Jadi kebahagiaan hati orang beriman itu bersumber dari kebaikan dan ketaatan yang dilakukannya sebagai bukti keimanan hatinya. Semakin tinggi tingkat dan nilai ketaatannya, maka semakin besar pula kebahagiaan yang dirasakannya. Dan berzakat menempati peringkat yang sangat tinggi dalam skala prioritas amal ketaatan. Karena ia merupakan salah satu ibadah wajib utama yang diposisikan sebagai rukun Islam ketiga, sehingga dengan berzakat berarti seorang mukmin telah turut andil dalam upaya menegakkan tiang dan pilar penyangga utama bangunan Islam.
Kebahagiaan karena berzakat semakin sempurna dirasakan oleh seorang mukmin karena disebutkan dalam hadits qudsi riwayat Imam Al-Bukhari, bahwa mengamalkan ketaatan berupa kewajiban – seperti zakat dan lain-lain – merupakan sarana terbaik untuk taqarrub ilallah (mendekatkan diri kepada Allah) dan jalan terdekat untuk meraih mahabbatullah (cinta dan kasih sayang Allah).
Dari Abu Hurairah menuturkan, Rasulullah shallallahu ‘alaihi wasallam bersabda: “Allah berfirman; Siapa yang memusuhi wali-KU, maka Aku umumkan perang terhadapnya, dan hamba-Ku tidak bisa mendekatkan diri kepada-Ku dengan sesuatu yang lebih Aku cintai daripada yang telah Aku wajibkan. Dan hamba-Ku terus menerus berusaha mendekatkan diri kepada-Ku dengan amalan sunnah, sampai Aku mencintai dia. Dan jika Aku sudah mencintainya, maka Aku akan menjadi pendengarannya untuk ia mendengar, dan penglihatannya untuk ia melihat, dan tangannya untuk ia memukul (beraktifitas), dan kakinya untuk ia berjalan. Lalu jika ia meminta-Ku, pasti Kuberi, dan jika meminta perlindungan kepada-KU, pasti Ku-lindungi …” (HR. Al-Bukhari).
Dan ini adalah derajat kebahagiaan puncak yang dicita-citakan oleh setiap mukmin sejati. Ya, siapa orang beriman yang tidak berbahagia dan berbunga-bunga hatinya dicinta dan disayangi oleh Dzat Yang Maha Penyayang ? Disamping itu, orang yang taat membayar zakat tentu juga dicintai dan disayangi Rasulullah shallallahu ‘alaihi wa sallam dan kaum mukminin, dimana hal ini juga menjadi sumber kebahagiaan tersendiri bagi seorang mukmin.

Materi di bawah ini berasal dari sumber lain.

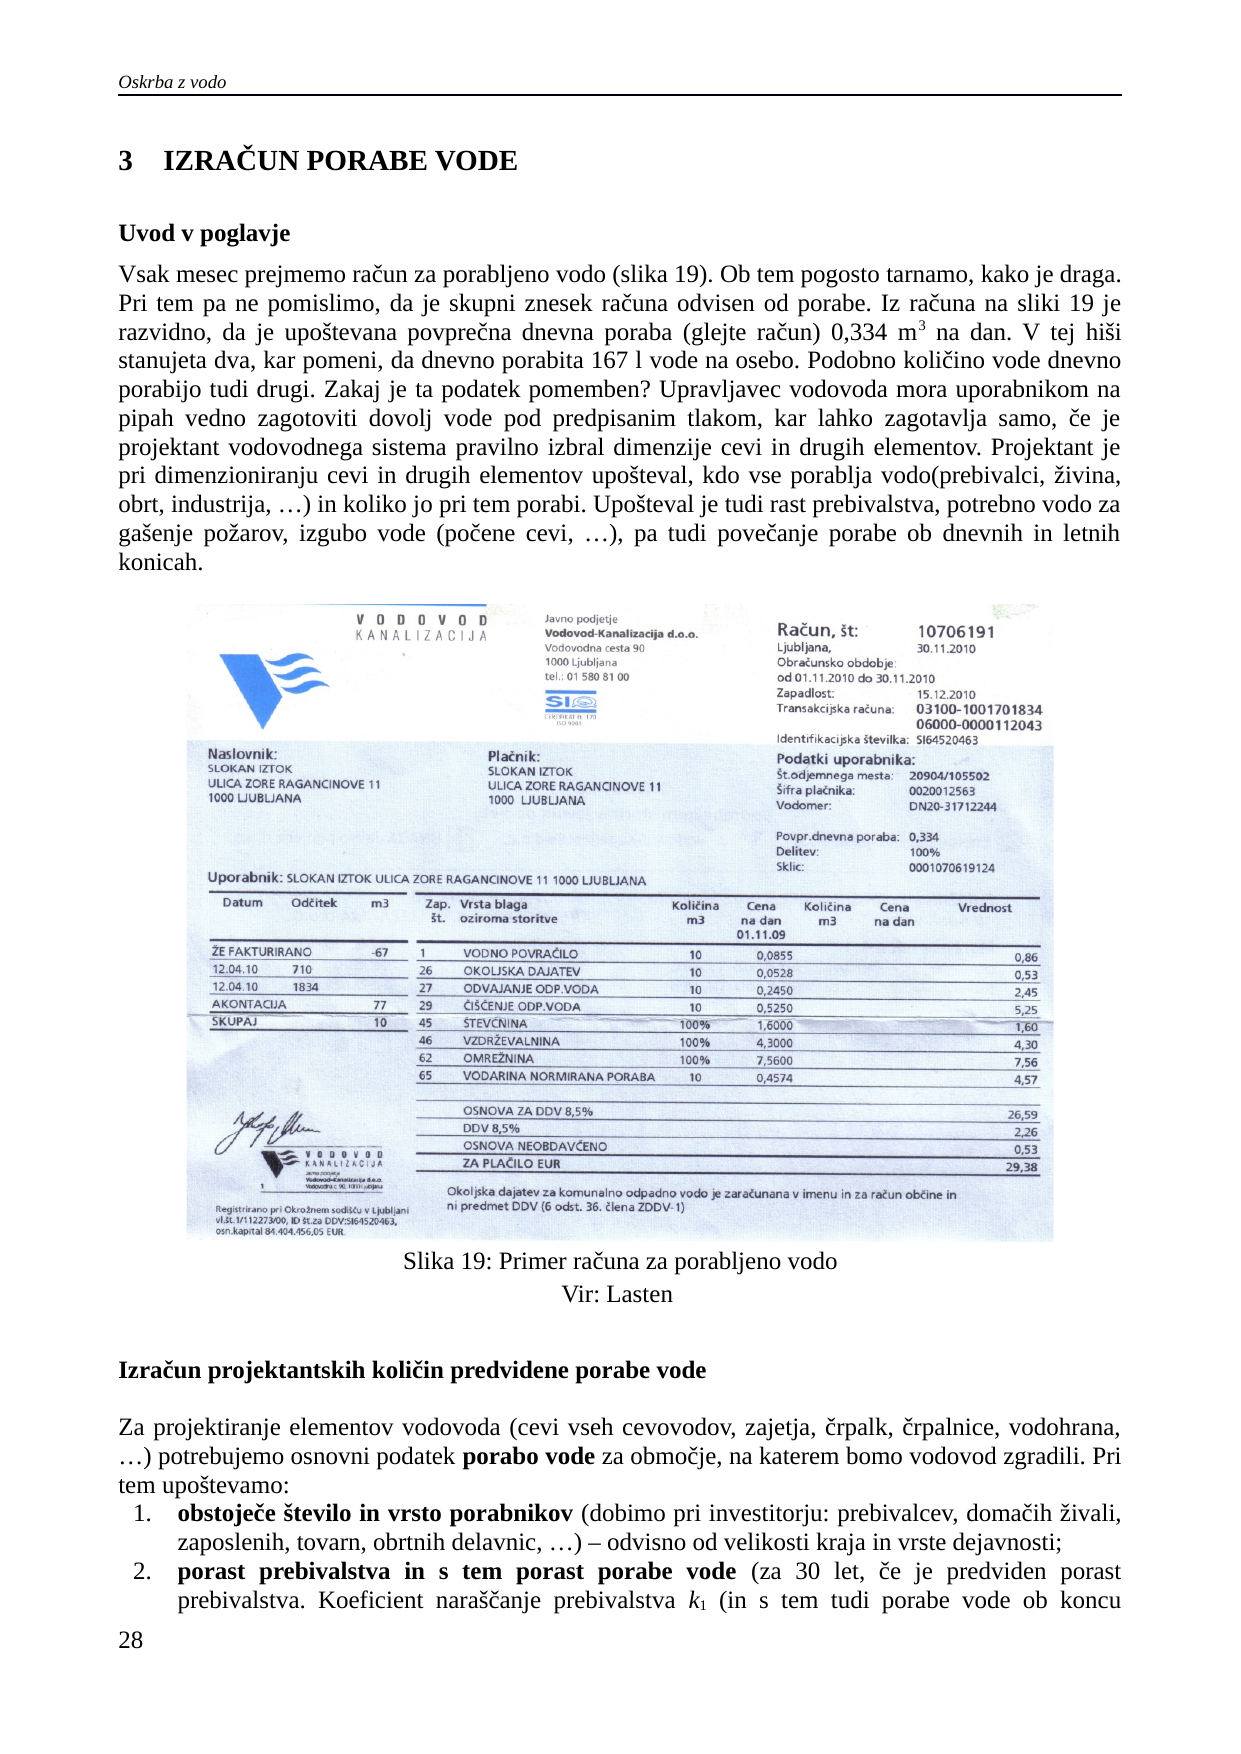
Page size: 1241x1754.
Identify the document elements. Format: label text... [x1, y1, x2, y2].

list obstoječe število in vrsto porabnikov (dobimo pri investitorju: prebivalcev, domačih živali, zaposlenih, tovarn, obrtnih delavnic, …) – odvisno od velikosti kraja in vrste dejavnosti; [133, 1498, 1122, 1556]
text Slika 19: Primer računa za porabljeno vodo [118, 1246, 1122, 1274]
text Vir: Lasten [118, 1279, 1122, 1307]
subtitle IZRAČUN PORABE VODE [118, 143, 1122, 177]
text Izračun projektantskih količin predvidene porabe vode [118, 1355, 1122, 1383]
text Vsak mesec prejmemo račun za porabljeno vodo (slika 19). Ob tem pogosto tarnamo, kako je draga. Pri tem pa ne pomislimo, da je skupni znesek računa odvisen od porabe. Iz računa na sliki 19 je razvidno, da je upoštevana povprečna dnevna poraba (glejte račun) 0,334 m3 na dan. V tej hiši stanujeta dva, kar pomeni, da dnevno porabita 167 l vode na osebo. Podobno količino vode dnevno porabijo tudi drugi. Zakaj je ta podatek pomemben? Upravljavec vodovoda mora uporabnikom na pipah vedno zagotoviti dovolj vode pod predpisanim tlakom, kar lahko zagotavlja samo, če je projektant vodovodnega sistema pravilno izbral dimenzije cevi in drugih elementov. Projektant je pri dimenzioniranju cevi in drugih elementov upošteval, kdo vse porablja vodo(prebivalci, živina, obrt, industrija, …) in koliko jo pri tem porabi. Upošteval je tudi rast prebivalstva, potrebno vodo za gašenje požarov, izgubo vode (počene cevi, …), pa tudi povečanje porabe ob dnevnih in letnih konicah. [118, 259, 1122, 575]
text Uvod v poglavje [118, 218, 1122, 247]
list porast prebivalstva in s tem porast porabe vode (za 30 let, če je predviden porast prebivalstva. Koeficient naraščanje prebivalstva k1 (in s tem tudi porabe vode ob koncu [133, 1556, 1122, 1613]
picture [186, 604, 1054, 1242]
text Za projektiranje elementov vodovoda (cevi vseh cevovodov, zajetja, črpalk, črpalnice, vodohrana, …) potrebujemo osnovni podatek porabo vode za območje, na katerem bomo vodovod zgradili. Pri tem upoštevamo: [118, 1412, 1122, 1498]
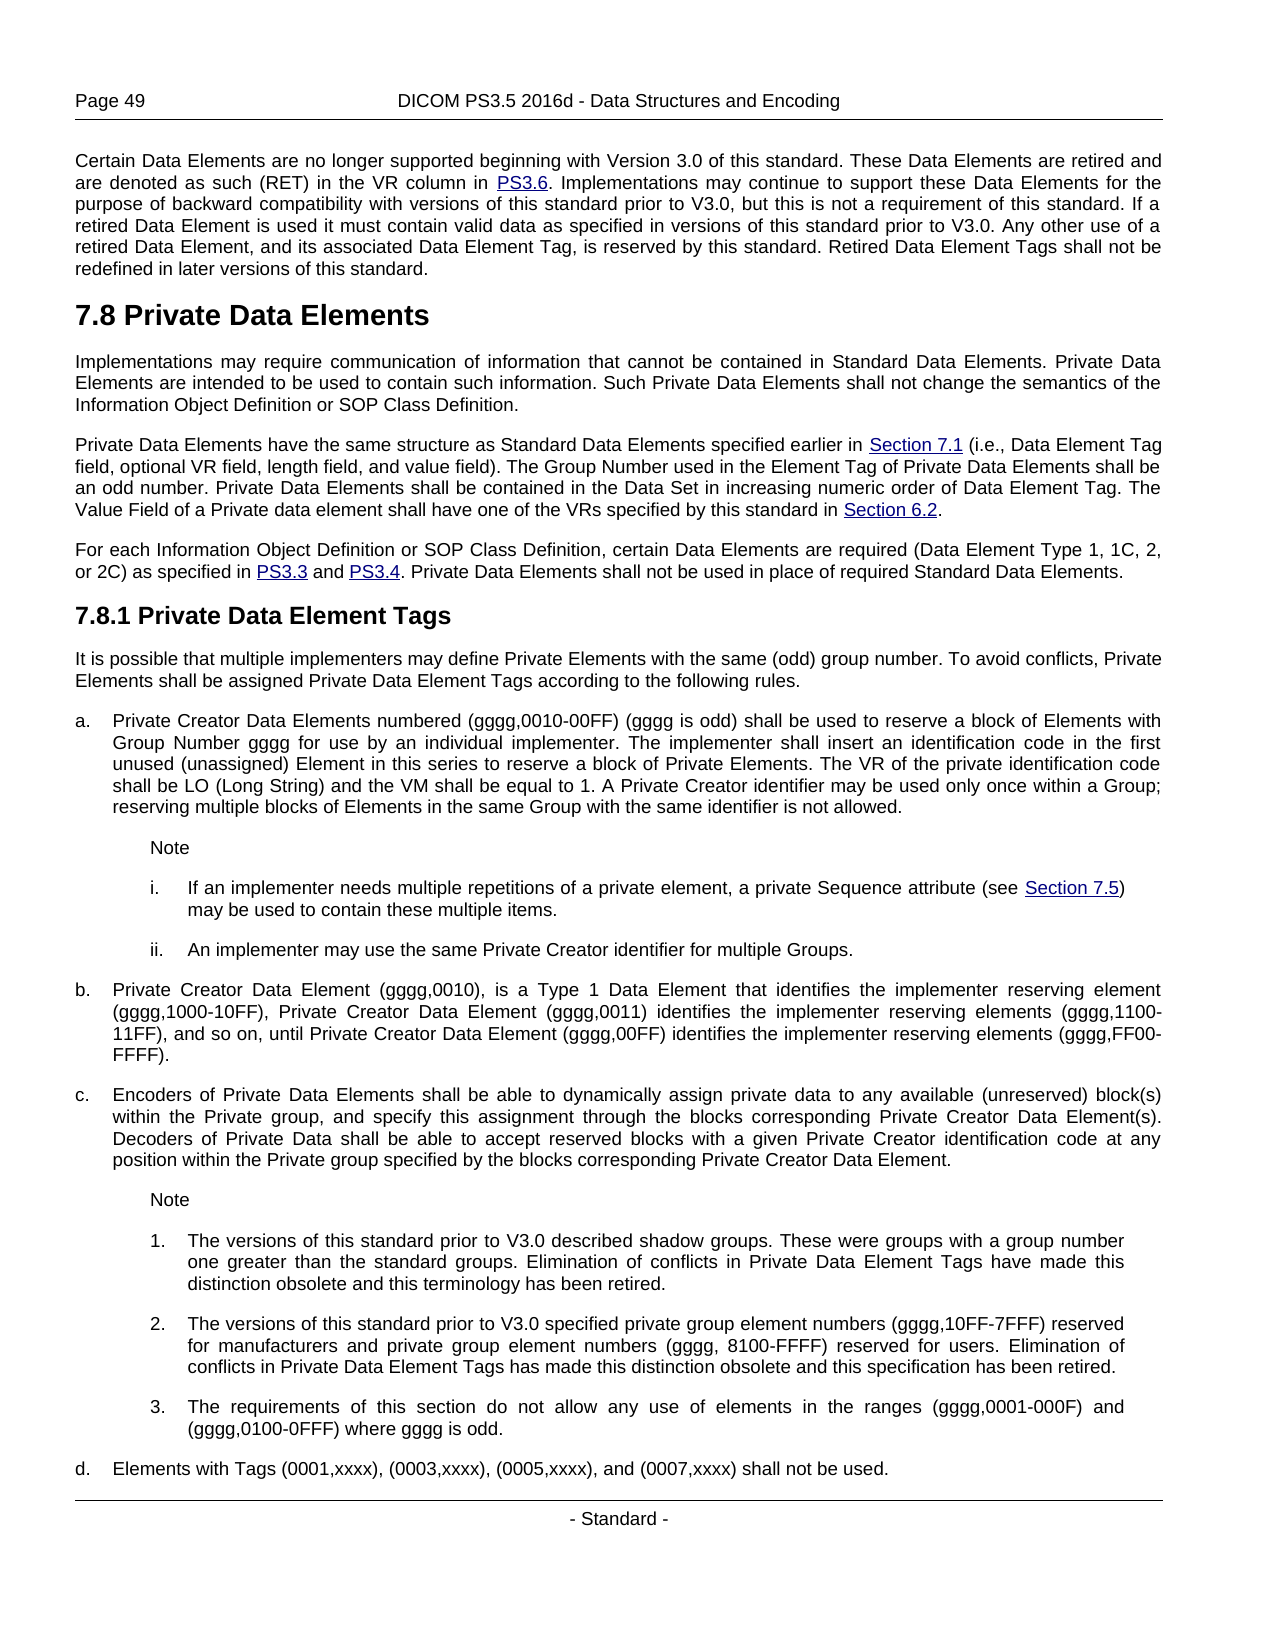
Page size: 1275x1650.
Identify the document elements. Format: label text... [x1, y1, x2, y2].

list Private Creator Data Element (gggg,0010), is a Type 1 Data Element that identifies the implementer reserving element (gggg,1000-10FF), Private Creator Data Element (gggg,0011) identifies the implementer reserving elements (gggg,1100-11FF), and so on, until Private Creator Data Element (gggg,00FF) identifies the implementer reserving elements (gggg,FF00-FFFF). [75, 979, 1162, 1065]
list The versions of this standard prior to V3.0 specified private group element numbers (gggg,10FF-7FFF) reserved for manufacturers and private group element numbers (gggg, 8100-FFFF) reserved for users. Elimination of conflicts in Private Data Element Tags has made this distinction obsolete and this specification has been retired. [150, 1313, 1125, 1378]
text Certain Data Elements are no longer supported beginning with Version 3.0 of this standard. These Data Elements are retired and are denoted as such (RET) in the VR column in PS3.6. Implementations may continue to support these Data Elements for the purpose of backward compatibility with versions of this standard prior to V3.0, but this is not a requirement of this standard. If a retired Data Element is used it must contain valid data as specified in versions of this standard prior to V3.0. Any other use of a retired Data Element, and its associated Data Element Tag, is reserved by this standard. Retired Data Element Tags shall not be redefined in later versions of this standard. [75, 150, 1162, 279]
text For each Information Object Definition or SOP Class Definition, certain Data Elements are required (Data Element Type 1, 1C, 2, or 2C) as specified in PS3.3 and PS3.4. Private Data Elements shall not be used in place of required Standard Data Elements. [75, 539, 1162, 582]
text Implementations may require communication of information that cannot be contained in Standard Data Elements. Private Data Elements are intended to be used to contain such information. Such Private Data Elements shall not change the semantics of the Information Object Definition or SOP Class Definition. [75, 350, 1162, 415]
list Encoders of Private Data Elements shall be able to dynamically assign private data to any available (unreserved) block(s) within the Private group, and specify this assignment through the blocks corresponding Private Creator Data Element(s). Decoders of Private Data shall be able to accept reserved blocks with a given Private Creator identification code at any position within the Private group specified by the blocks corresponding Private Creator Data Element. [75, 1084, 1162, 1170]
list Elements with Tags (0001,xxxx), (0003,xxxx), (0005,xxxx), and (0007,xxxx) shall not be used. [75, 1458, 1162, 1480]
list The requirements of this section do not allow any use of elements in the ranges (gggg,0001-000F) and (gggg,0100-0FFF) where gggg is odd. [150, 1396, 1125, 1439]
list Note [112, 1189, 1125, 1211]
text It is possible that multiple implementers may define Private Elements with the same (odd) group number. To avoid conflicts, Private Elements shall be assigned Private Data Element Tags according to the following rules. [75, 648, 1162, 691]
list If an implementer needs multiple repetitions of a private element, a private Sequence attribute (see Section 7.5) may be used to contain these multiple items. [150, 877, 1125, 920]
text 7.8.1 Private Data Element Tags [75, 601, 1162, 629]
text 7.8 Private Data Elements [75, 298, 1162, 332]
text Private Data Elements have the same structure as Standard Data Elements specified earlier in Section 7.1 (i.e., Data Element Tag field, optional VR field, length field, and value field). The Group Number used in the Element Tag of Private Data Elements shall be an odd number. Private Data Elements shall be contained in the Data Set in increasing numeric order of Data Element Tag. The Value Field of a Private data element shall have one of the VRs specified by this standard in Section 6.2. [75, 434, 1162, 520]
list Note [112, 837, 1125, 858]
list An implementer may use the same Private Creator identifier for multiple Groups. [150, 939, 1125, 960]
list The versions of this standard prior to V3.0 described shadow groups. These were groups with a group number one greater than the standard groups. Elimination of conflicts in Private Data Element Tags have made this distinction obsolete and this terminology has been retired. [150, 1229, 1125, 1294]
list Private Creator Data Elements numbered (gggg,0010-00FF) (gggg is odd) shall be used to reserve a block of Elements with Group Number gggg for use by an individual implementer. The implementer shall insert an identification code in the first unused (unassigned) Element in this series to reserve a block of Private Elements. The VR of the private identification code shall be LO (Long String) and the VM shall be equal to 1. A Private Creator identifier may be used only once within a Group; reserving multiple blocks of Elements in the same Group with the same identifier is not allowed. [75, 710, 1162, 818]
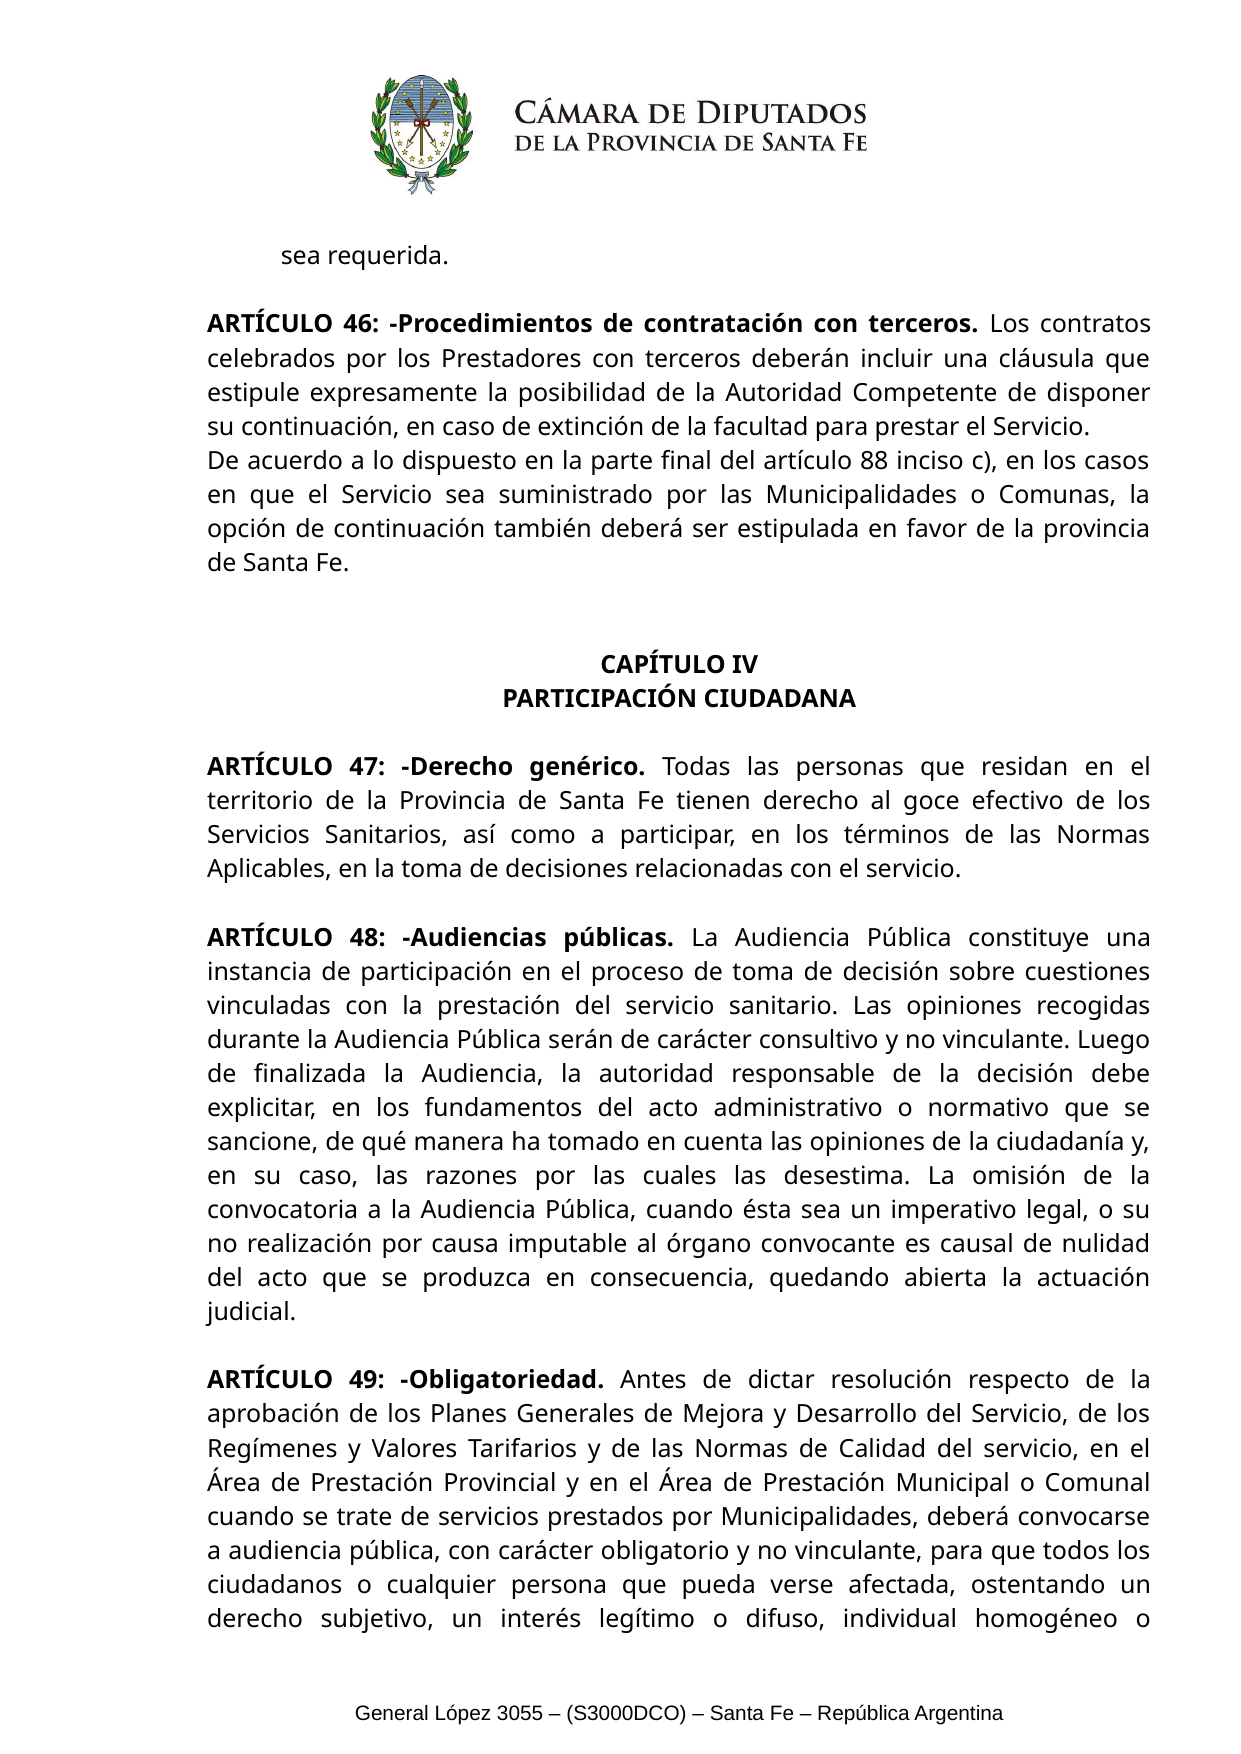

Zakat merupakan wujud dan bukti syukur seorang hamba atas limpahan karunia harta yang diterimanya dari Allah Ta’ala. Dan orang yang bersyukur adalah orang yang berbahagia. Maka berbahagialah para muzakki. Disamping itu, salah satu fungsi utama zakat adalah membersihkan diri dan mensucikan hati sang muzakki. Firman Allah swt yang artinya:
“Ambillah zakat dari sebagian harta mereka, dimana dengan zakat itu kamu membersihkan dan mensucikan mereka dan mendoalah untuk mereka. Sesungguhnya doa kamu itu (menjadi) ketenteraman jiwa bagi mereka. dan Allah Maha mendengar lagi Maha Mengetahui” (QS At-Taubah : 103).
Dan disini pula tersimpan rahasia dibalik kebahagiaan orang yang berzakat. Karena zakat yang ditunaikannya akan membersihkan dirinya dari dosa-dosa yang membebani dan mensucikan hatinya dari sifat-sifat kikir, cinta harta dan penyakit-penyakit hati yang lain yang biasa menjadi penghalang utama bagi seseorang untuk menikmati kebahagiaan dan ketenangan dalam hidupnya.
Disisi lain lagi, zakat bisa menjadi sumber kebahagiaan bagi seorang mukmin, karena zakat yang diambil dari sebagian hartanya akan diserahkan kepada orang-orang yang membutuhkan diantara para mustahiq (penerima zakat). Ini tentu akan sangat membahagiakan mereka. Dan kebahagiaan mereka adalah kebahagiaan para muzakki.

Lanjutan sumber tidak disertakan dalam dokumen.